Segment Start: Material to process
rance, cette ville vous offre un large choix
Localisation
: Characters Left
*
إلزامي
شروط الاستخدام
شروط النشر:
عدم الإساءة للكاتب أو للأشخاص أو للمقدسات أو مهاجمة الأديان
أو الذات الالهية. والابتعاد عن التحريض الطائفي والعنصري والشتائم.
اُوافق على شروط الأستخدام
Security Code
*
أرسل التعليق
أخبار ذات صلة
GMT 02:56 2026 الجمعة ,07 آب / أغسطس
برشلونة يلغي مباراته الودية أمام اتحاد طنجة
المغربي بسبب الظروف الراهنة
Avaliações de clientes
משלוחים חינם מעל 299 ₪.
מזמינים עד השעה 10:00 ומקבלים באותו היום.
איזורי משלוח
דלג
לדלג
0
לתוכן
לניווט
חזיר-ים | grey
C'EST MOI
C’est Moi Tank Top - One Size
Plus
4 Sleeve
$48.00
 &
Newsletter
Segment End: Material to process
Segment Start: Material to process
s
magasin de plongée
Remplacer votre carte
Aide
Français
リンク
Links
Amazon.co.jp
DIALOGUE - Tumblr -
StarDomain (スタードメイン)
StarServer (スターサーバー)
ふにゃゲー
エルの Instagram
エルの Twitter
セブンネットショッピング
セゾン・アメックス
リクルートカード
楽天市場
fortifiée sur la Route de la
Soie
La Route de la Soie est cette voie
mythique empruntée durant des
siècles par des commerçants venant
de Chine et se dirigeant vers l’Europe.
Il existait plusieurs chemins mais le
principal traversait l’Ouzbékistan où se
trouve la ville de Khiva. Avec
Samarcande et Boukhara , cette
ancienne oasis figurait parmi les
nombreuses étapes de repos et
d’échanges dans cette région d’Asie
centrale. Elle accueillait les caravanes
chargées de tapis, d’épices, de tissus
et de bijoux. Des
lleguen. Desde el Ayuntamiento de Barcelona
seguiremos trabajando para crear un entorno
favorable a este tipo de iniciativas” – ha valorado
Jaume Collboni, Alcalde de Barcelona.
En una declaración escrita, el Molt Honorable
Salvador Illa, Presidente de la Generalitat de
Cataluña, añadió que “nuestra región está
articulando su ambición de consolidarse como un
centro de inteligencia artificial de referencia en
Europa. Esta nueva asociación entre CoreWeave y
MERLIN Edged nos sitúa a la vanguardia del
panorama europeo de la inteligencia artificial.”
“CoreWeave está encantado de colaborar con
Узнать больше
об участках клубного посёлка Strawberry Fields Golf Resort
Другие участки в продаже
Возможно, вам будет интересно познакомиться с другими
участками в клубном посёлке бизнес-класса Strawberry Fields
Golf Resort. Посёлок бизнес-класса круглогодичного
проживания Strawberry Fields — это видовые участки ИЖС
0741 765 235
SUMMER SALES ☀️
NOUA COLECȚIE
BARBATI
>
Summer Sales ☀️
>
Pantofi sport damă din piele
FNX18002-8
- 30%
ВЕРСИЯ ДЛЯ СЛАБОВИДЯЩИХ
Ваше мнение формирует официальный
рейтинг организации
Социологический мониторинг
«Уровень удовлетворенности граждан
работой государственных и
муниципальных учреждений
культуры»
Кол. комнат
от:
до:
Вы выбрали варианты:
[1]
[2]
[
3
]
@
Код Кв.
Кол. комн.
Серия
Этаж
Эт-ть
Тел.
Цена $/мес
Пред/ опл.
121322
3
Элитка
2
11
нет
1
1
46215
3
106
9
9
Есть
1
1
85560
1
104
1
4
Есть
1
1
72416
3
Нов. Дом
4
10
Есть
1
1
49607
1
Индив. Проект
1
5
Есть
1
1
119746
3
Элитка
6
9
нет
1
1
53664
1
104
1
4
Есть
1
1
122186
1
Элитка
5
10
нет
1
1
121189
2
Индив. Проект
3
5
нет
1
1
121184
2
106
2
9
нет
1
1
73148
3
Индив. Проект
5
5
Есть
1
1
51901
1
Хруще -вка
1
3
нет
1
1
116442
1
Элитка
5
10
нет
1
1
Segment End: Material to process
Segment Start: Material to process
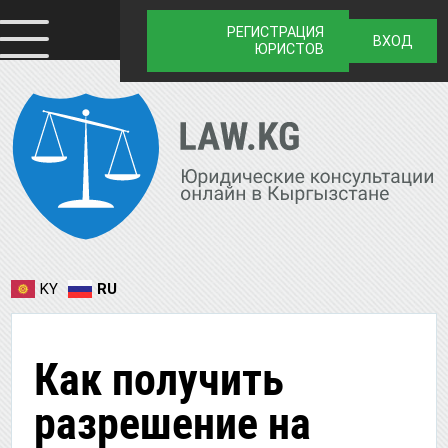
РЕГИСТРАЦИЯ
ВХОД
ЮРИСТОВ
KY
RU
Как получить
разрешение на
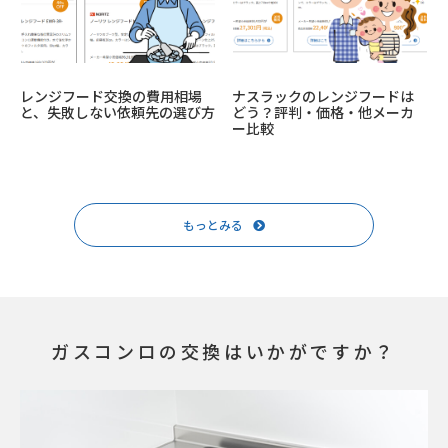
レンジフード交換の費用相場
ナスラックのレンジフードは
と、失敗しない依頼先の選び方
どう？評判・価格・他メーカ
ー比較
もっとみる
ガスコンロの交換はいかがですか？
Segment End: Material to process
Extract every line containing the string "CoreWeave" from the data above.

Europa. Esta nueva asociación entre CoreWeave y
“CoreWeave está encantado de colaborar con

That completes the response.